Despite Jud’s repetitive warnings that “sometimes dead is better”, Louis, out of his mind with grief, decides to exhume Ellie’s body and burry it in the ancient Indian ground beyond the Pet Sematary behind the Creeds’ house.

As expected, Ellie returns from the dead but is not the same sweet girl that she was while being alive. Jud, who wakes up from a deep slumber which was induced by Louis when he slipped a drug into Jud’s drink, apprehends what Louis has done and returns to his house to find his gun which he intends to use to kill the resurrected Ellie. His plan is overthrown by Church, who distracts Jud while Ellie attacks him with a scalpel and manages to kill him.

Sensing that something is wrong, Rachel returns to the house with Gage, only to find that her deceased daughter has been resurrected from the dead. Unable to cope with this, Rachel tries to protect both Gage and herself by locking themselves upstairs. While Rachel manages to save Gage by lowering him out the window into Scott’s arms, she falls prey to the murderous rage of the creature that once was her daughter.

The movie culminates with both Louis and Rachel resurrected from the dead and approaching the car where Louis had previously locked Gage to keep him safe. It is the movie denouement that has been the most different from the end of the book, triggering controversy.

One of the main plot twists that have been made to diverge from the book is the fact that it is Ellie that is killed by a truck and not Gage, as it is in the book. An idea that Stephen King himself agreed upon and that turns out to be genius, as the actress Jeté Laurence’s performance is nothing short of stunning. The twist from the sweet girl to the malevolent creature that she turns into is radical.

Pet Sematary – Based on a True Story

The story in Pet Sematary has some real-life back-ground from Stephen King’s own life from a period in which he lived in Orrington, Maine and owned a house that had a lot behind the house which was used as a pet cemetery.

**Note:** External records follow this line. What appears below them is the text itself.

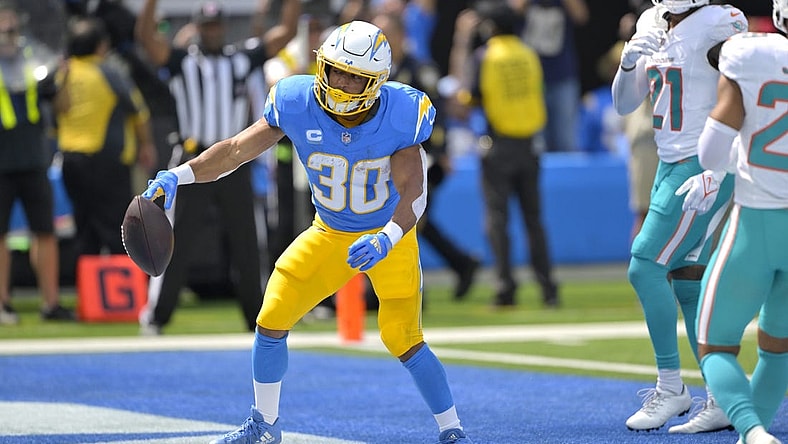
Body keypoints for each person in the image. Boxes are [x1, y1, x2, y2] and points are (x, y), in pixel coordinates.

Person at [141, 20, 473, 444]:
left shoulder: (402, 112)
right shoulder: (296, 100)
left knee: (403, 338)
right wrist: (179, 174)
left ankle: (452, 430)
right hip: (329, 232)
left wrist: (387, 237)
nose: (343, 82)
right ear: (323, 66)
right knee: (272, 315)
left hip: (386, 236)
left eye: (357, 77)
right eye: (338, 70)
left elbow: (415, 190)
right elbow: (236, 150)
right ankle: (264, 426)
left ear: (377, 82)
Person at [611, 0, 747, 433]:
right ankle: (723, 396)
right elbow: (623, 103)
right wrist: (628, 62)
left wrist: (721, 169)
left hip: (703, 163)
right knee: (687, 280)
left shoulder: (719, 22)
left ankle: (671, 387)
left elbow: (746, 98)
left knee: (644, 265)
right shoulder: (651, 20)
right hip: (670, 161)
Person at [133, 0, 300, 335]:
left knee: (248, 243)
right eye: (207, 26)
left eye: (216, 25)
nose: (213, 31)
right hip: (192, 160)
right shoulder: (183, 61)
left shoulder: (241, 59)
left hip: (232, 162)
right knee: (174, 240)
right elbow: (146, 37)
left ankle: (257, 318)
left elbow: (286, 34)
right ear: (197, 28)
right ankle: (156, 316)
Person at [693, 2, 788, 443]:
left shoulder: (751, 54)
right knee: (779, 346)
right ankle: (756, 435)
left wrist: (735, 160)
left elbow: (711, 153)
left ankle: (751, 431)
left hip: (756, 222)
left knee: (714, 343)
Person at [455, 1, 559, 308]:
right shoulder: (528, 54)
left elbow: (469, 97)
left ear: (489, 27)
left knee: (497, 219)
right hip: (530, 144)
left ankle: (505, 288)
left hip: (498, 144)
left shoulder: (485, 56)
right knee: (534, 220)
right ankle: (548, 288)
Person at [372, 11, 479, 301]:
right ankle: (461, 263)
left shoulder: (419, 69)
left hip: (423, 159)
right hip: (389, 162)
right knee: (415, 219)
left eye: (385, 34)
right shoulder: (379, 71)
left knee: (407, 218)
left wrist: (441, 151)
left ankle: (414, 287)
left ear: (400, 35)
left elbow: (436, 113)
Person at [55, 16, 156, 259]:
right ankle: (122, 291)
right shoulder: (109, 72)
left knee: (84, 230)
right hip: (106, 161)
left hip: (70, 161)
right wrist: (147, 144)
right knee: (118, 230)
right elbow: (138, 111)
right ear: (100, 45)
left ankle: (87, 292)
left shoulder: (62, 74)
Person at [0, 1, 74, 323]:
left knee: (45, 231)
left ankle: (51, 303)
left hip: (33, 160)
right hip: (1, 162)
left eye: (12, 29)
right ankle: (2, 303)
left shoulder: (33, 61)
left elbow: (62, 106)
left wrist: (64, 79)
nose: (7, 35)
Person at [512, 0, 589, 153]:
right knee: (536, 142)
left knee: (566, 140)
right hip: (529, 79)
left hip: (562, 75)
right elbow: (512, 11)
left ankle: (568, 177)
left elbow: (581, 16)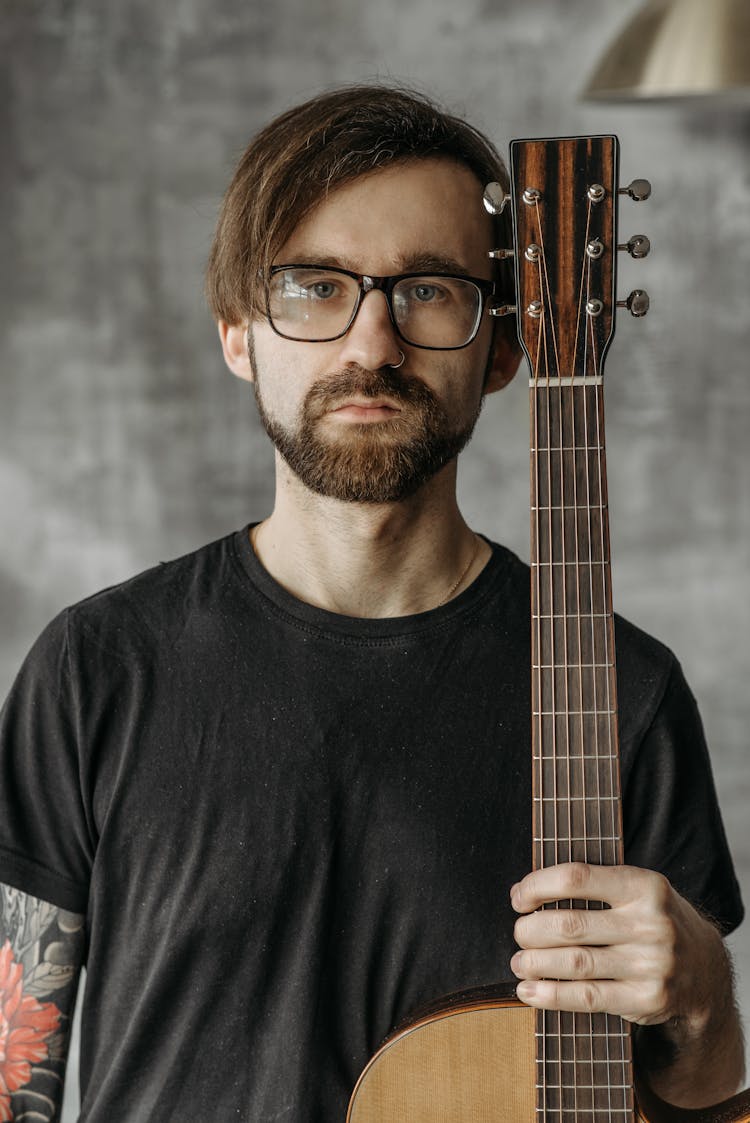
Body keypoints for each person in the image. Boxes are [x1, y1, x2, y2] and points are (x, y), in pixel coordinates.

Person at [0, 85, 744, 1123]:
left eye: (430, 290)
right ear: (237, 333)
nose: (372, 344)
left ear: (504, 345)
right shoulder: (95, 668)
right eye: (314, 287)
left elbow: (690, 1098)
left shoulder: (627, 690)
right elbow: (9, 1077)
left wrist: (709, 1009)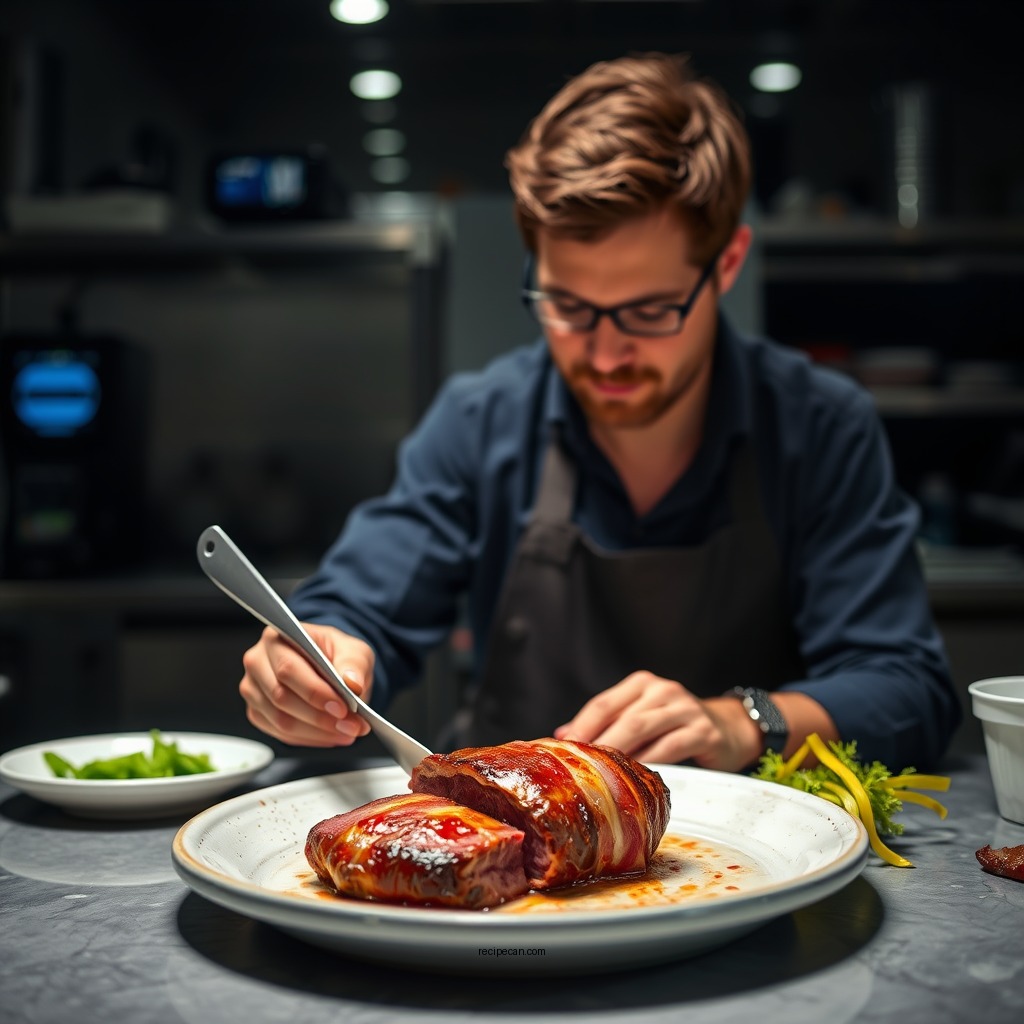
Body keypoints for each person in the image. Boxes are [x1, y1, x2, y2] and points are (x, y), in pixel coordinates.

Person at [239, 52, 961, 772]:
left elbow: (906, 688)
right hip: (511, 861)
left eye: (650, 310)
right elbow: (362, 603)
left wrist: (742, 722)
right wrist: (317, 657)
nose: (607, 354)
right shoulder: (480, 421)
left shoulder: (819, 426)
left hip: (745, 863)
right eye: (569, 307)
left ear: (728, 263)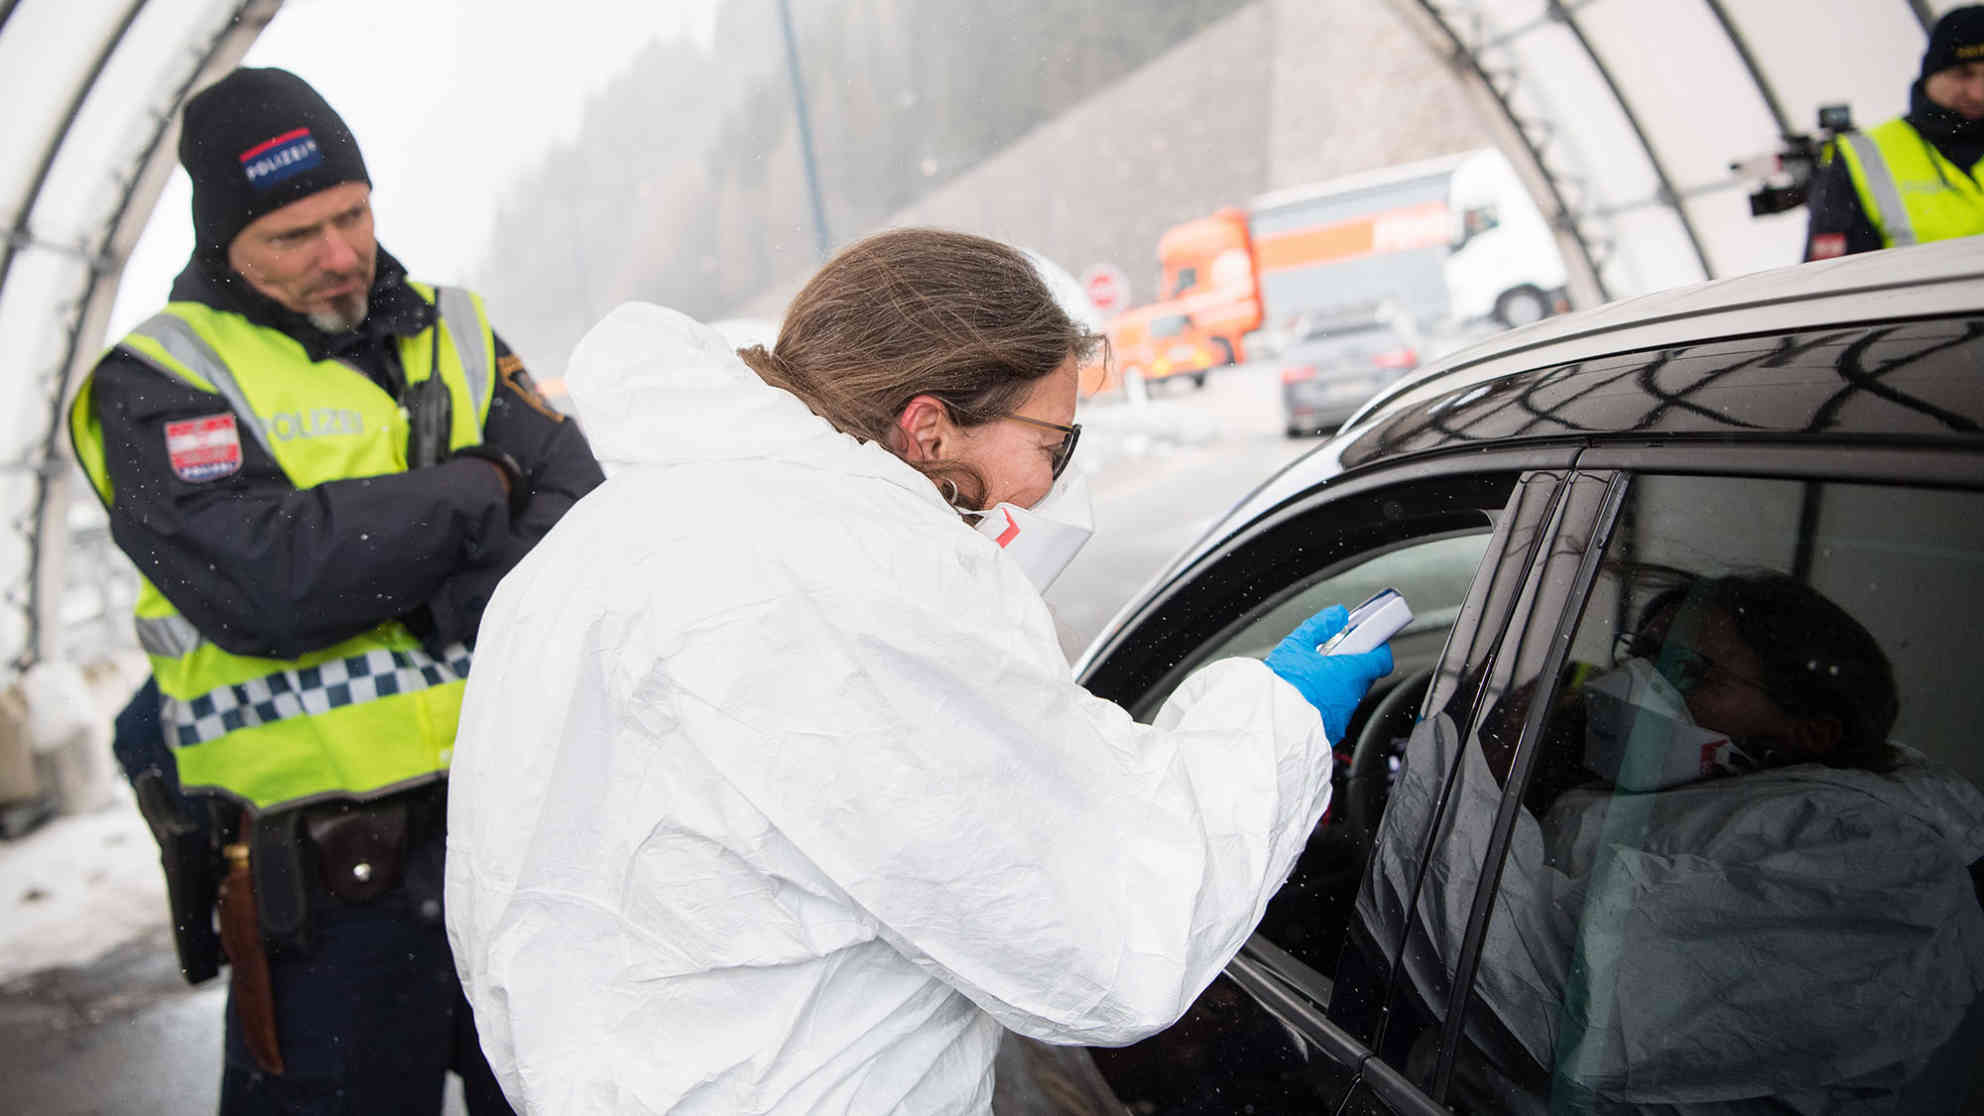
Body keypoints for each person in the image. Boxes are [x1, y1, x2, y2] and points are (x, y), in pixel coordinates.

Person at [444, 228, 1396, 1114]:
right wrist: (1276, 721)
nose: (1044, 491)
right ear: (929, 429)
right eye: (1051, 446)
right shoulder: (847, 578)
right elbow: (1104, 934)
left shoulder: (605, 541)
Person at [68, 68, 604, 1113]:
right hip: (323, 908)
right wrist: (475, 487)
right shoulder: (157, 380)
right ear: (223, 241)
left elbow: (576, 508)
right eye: (294, 235)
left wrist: (426, 588)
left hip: (516, 853)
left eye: (352, 215)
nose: (339, 253)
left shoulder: (451, 327)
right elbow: (266, 583)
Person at [1373, 571, 1984, 1112]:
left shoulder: (1878, 867)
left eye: (1689, 672)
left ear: (1809, 732)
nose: (1638, 682)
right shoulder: (1682, 795)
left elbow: (1549, 1002)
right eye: (1643, 654)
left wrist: (1471, 774)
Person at [1805, 6, 1984, 259]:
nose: (1978, 92)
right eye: (1962, 74)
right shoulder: (1861, 156)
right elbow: (1830, 283)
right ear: (1930, 74)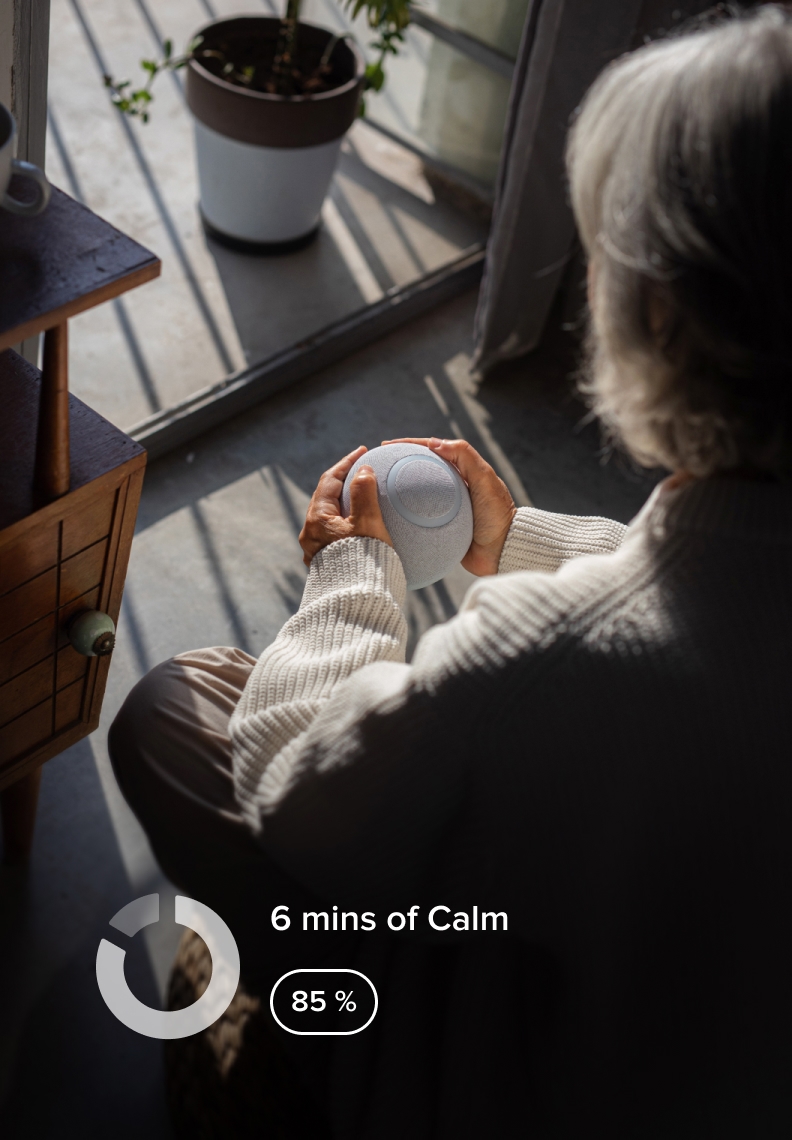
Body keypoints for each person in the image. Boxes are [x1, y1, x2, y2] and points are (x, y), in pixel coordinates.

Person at [110, 7, 792, 1136]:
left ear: (654, 312)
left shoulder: (533, 660)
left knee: (167, 714)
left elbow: (296, 797)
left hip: (515, 1077)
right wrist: (515, 541)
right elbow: (719, 589)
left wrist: (355, 580)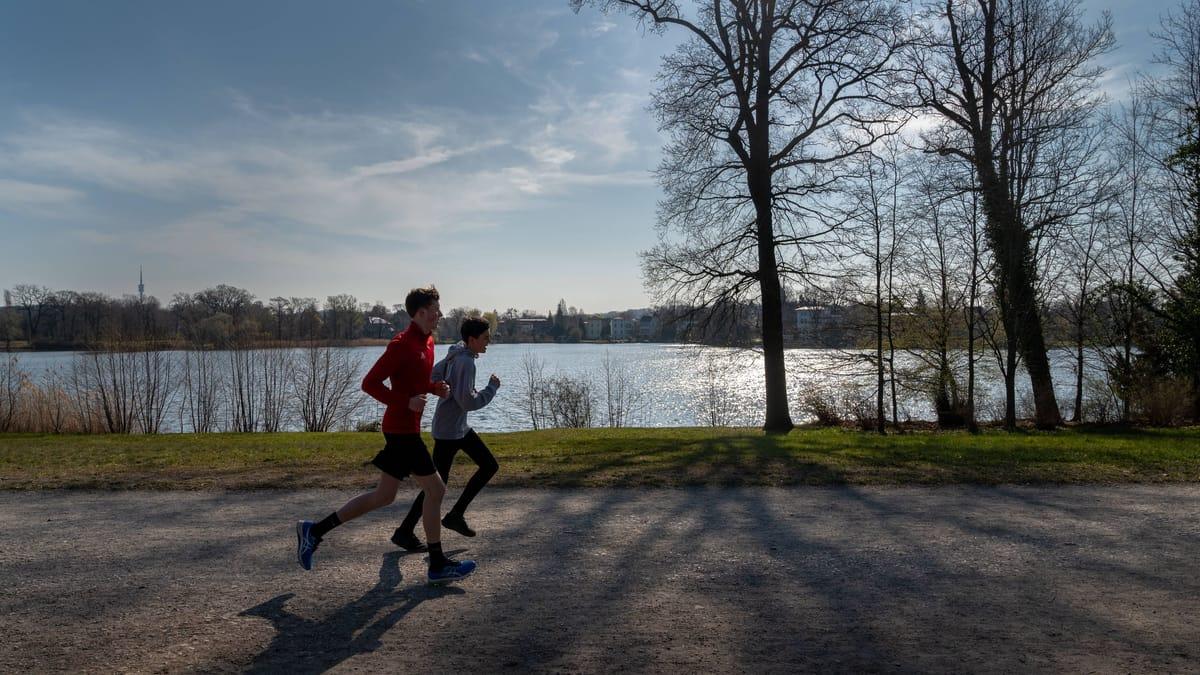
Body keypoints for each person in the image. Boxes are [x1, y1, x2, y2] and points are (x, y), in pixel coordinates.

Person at [295, 286, 477, 584]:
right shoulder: (401, 344)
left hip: (406, 429)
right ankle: (437, 564)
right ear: (420, 312)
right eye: (435, 310)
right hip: (401, 430)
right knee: (437, 491)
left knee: (384, 496)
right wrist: (405, 402)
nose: (440, 315)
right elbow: (370, 384)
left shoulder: (428, 342)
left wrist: (434, 388)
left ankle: (313, 531)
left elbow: (417, 380)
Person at [391, 317, 501, 551]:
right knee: (436, 486)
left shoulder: (457, 353)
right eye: (485, 337)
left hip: (454, 427)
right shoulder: (466, 362)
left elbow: (434, 375)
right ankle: (408, 530)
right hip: (450, 431)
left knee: (487, 465)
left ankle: (451, 516)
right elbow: (467, 402)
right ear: (472, 339)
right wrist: (491, 389)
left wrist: (447, 388)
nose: (488, 342)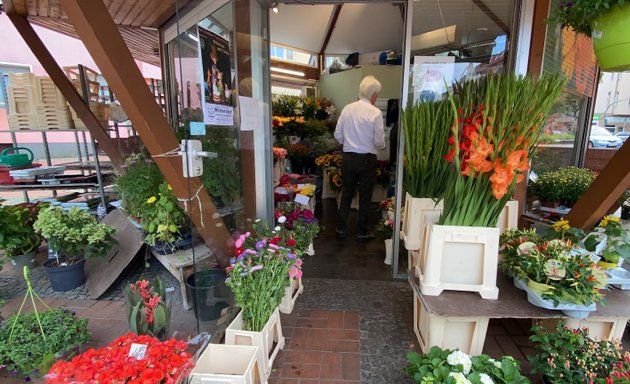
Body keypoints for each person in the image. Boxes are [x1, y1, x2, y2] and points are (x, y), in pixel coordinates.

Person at [334, 75, 385, 242]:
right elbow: (379, 141)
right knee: (365, 196)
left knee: (346, 193)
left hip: (348, 158)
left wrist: (348, 144)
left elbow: (337, 134)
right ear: (373, 95)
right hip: (366, 159)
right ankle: (361, 232)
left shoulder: (347, 108)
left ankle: (341, 228)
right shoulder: (375, 113)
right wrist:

When King’s daughter’s cat died, it was buried in that pet cemetery and King was struck by one of the phrases his daughter was crying out that evening “God can’t have my cat. That cat is my cat!… Let him have his own cat.” which he used in the book, as Stephen King declared in an interview for the Collider.

The scene in which Gage wanders into the road was also inspired from an instant in which King’s own son, Owen, wandered a little too close to the road one day.

Grief – The Underlying Theme

Reviews for this new movie adaptation of Stephen King’s Pet Sematary are vastly divergent. Some critics insist that the first adaptation of the movie is a closer tribute to the book and are not keen on the script differences of this new movie. Others fervently acclaim the 2019 Pet Sematary movie with the catchphrase “Sometimes remakes are better”.

My assessment, however, is that the new Pet Sematary movie is a masterful adaptation of the book, in spite of the above-quoted discrepancies between the movie and the book. The superb acting of the main characters is genuinely conveying the heart-shattering, insanity-kindling despair of losing a loved one.

Although the story veers into the metaphysical, as it is conventional for Stephen King’s writing, it truly scratches the surface of a bottomless pit of heart-wrenching loss and grief and the desperate attempt to cross the boundaries of death when it separates us from our loved ones.